Ai moralizzatori di Repubblica, poi, chiediamo - invece di infilare le mani nelle pudenda del premier, solleticando le italiche pruderie con domande da «penitenzieria puritana», destinate a distogliere lo sguardo dai problemi reali - di porre al capo del governo questa sola domanda, a nove colonne, senza bisogno di accompagnarla con gli autoreggenti e le scosciature di una D’Addario qualsiasi, per aumentare le tirature: che cosa sono quei titoli sequestrati a Chiasso e perché i due giapponesi che li trafficavano di nascosto sarebbero stati rilasciati?

Fuori la verità, senza menare il can per l’aia, senza parlare di complotti comunisti, di giornali asserviti alla sinistra e di altre amenità che ben conosciamo. Questa volta non funziona: noi siamo asserviti solo alla verità e la vogliamo tutta, subito e senza reticenze, specie perché dietro quella verità, che potrebbe valere 38 miliardi di euro, oltre a una Finanziaria che toccherà altrimenti pagare a noi, si potrebbero in realtà nascondere segreti inconfessabili, ben più di quelli nascosti nelle alcove di Palazzo Grazioli o Villa Certosa!

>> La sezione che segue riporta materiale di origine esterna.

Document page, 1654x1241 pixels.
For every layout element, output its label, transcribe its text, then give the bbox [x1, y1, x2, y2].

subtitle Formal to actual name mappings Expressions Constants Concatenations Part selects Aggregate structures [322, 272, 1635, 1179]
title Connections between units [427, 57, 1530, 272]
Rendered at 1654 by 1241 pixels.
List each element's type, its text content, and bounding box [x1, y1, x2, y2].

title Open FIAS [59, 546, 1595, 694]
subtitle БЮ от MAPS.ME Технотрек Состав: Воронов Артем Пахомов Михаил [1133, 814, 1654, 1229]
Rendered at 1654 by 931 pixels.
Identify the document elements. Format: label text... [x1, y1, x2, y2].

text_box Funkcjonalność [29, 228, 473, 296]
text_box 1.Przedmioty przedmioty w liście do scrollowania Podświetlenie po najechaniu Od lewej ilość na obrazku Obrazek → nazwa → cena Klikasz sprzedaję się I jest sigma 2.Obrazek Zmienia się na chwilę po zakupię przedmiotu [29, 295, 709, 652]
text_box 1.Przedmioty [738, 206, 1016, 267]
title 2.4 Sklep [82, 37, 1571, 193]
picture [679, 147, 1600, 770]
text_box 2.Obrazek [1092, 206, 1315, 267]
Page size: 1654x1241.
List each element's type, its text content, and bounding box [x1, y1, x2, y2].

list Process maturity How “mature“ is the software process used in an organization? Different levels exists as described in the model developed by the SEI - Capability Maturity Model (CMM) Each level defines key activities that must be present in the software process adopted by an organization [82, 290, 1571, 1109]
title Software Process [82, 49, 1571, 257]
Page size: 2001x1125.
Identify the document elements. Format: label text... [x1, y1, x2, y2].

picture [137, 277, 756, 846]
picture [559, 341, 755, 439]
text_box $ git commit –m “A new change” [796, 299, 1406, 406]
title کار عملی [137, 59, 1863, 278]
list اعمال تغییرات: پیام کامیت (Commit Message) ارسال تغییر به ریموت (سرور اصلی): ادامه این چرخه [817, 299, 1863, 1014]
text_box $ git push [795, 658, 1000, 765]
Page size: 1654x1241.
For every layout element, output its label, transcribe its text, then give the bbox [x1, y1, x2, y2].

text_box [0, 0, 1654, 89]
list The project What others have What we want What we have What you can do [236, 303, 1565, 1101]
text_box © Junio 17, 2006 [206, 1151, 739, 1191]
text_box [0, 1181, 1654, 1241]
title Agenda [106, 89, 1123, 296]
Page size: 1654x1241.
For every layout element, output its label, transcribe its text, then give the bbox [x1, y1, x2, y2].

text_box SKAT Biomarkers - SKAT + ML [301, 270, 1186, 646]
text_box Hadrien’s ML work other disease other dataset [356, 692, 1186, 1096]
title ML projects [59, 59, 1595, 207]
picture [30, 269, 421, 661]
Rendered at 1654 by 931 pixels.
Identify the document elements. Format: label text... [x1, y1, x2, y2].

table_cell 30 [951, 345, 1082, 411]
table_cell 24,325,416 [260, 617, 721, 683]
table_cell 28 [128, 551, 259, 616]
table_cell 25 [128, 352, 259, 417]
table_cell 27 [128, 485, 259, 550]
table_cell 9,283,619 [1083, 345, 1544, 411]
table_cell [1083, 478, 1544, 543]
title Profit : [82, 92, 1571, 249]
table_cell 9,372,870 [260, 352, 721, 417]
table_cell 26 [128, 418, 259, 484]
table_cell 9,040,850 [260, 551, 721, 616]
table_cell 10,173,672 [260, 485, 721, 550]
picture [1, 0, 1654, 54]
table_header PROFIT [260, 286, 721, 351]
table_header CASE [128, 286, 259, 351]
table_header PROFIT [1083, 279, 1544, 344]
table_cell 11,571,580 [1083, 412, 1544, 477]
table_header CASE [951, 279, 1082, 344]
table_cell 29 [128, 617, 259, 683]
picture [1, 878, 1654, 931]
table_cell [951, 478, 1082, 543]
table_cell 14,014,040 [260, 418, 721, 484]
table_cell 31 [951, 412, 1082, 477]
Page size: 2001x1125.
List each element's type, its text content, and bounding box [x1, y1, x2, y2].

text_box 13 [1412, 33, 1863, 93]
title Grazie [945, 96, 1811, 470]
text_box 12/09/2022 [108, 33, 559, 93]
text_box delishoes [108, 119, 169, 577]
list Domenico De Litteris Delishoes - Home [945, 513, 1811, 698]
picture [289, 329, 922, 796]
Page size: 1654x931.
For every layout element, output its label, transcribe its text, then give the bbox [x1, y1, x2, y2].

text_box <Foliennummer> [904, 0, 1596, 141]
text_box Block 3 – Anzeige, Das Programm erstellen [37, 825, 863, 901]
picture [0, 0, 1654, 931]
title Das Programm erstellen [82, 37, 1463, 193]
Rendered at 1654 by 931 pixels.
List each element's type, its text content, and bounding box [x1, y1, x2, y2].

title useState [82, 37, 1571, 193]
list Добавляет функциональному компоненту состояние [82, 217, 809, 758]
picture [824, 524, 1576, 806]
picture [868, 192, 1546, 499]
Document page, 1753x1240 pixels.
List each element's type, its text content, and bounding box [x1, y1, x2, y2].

Questo dovrebbero domandare i giornalisti di Repubblica o del Corriere, se fossero - come dicono - giornali liberi. Invece di questa cosa tacciono, perché qui c’è di mezzo il potere vero, perché questo - siano quei titoli falsi o meno - è uno scandalo vero, dove in gioco c’è davvero la sovranità di uno Stato e il suo prestigio internazionale, dove il sistema finanziario mostra ancora una volta tutta la sua impresentabilità e nasconde forse il rapporto tra poteri legittimi, occulti e magari malavitosi.

L’agenzia Asianews del PIME (Pontificio Istituto Missioni Estere) è una delle poche ad avere approfondito la questione e ad avere riferito che «insieme ai titoli, è stata sequestrata una corposa documentazione bancaria in originale e molto recente che ne attestava l’autenticità» (3).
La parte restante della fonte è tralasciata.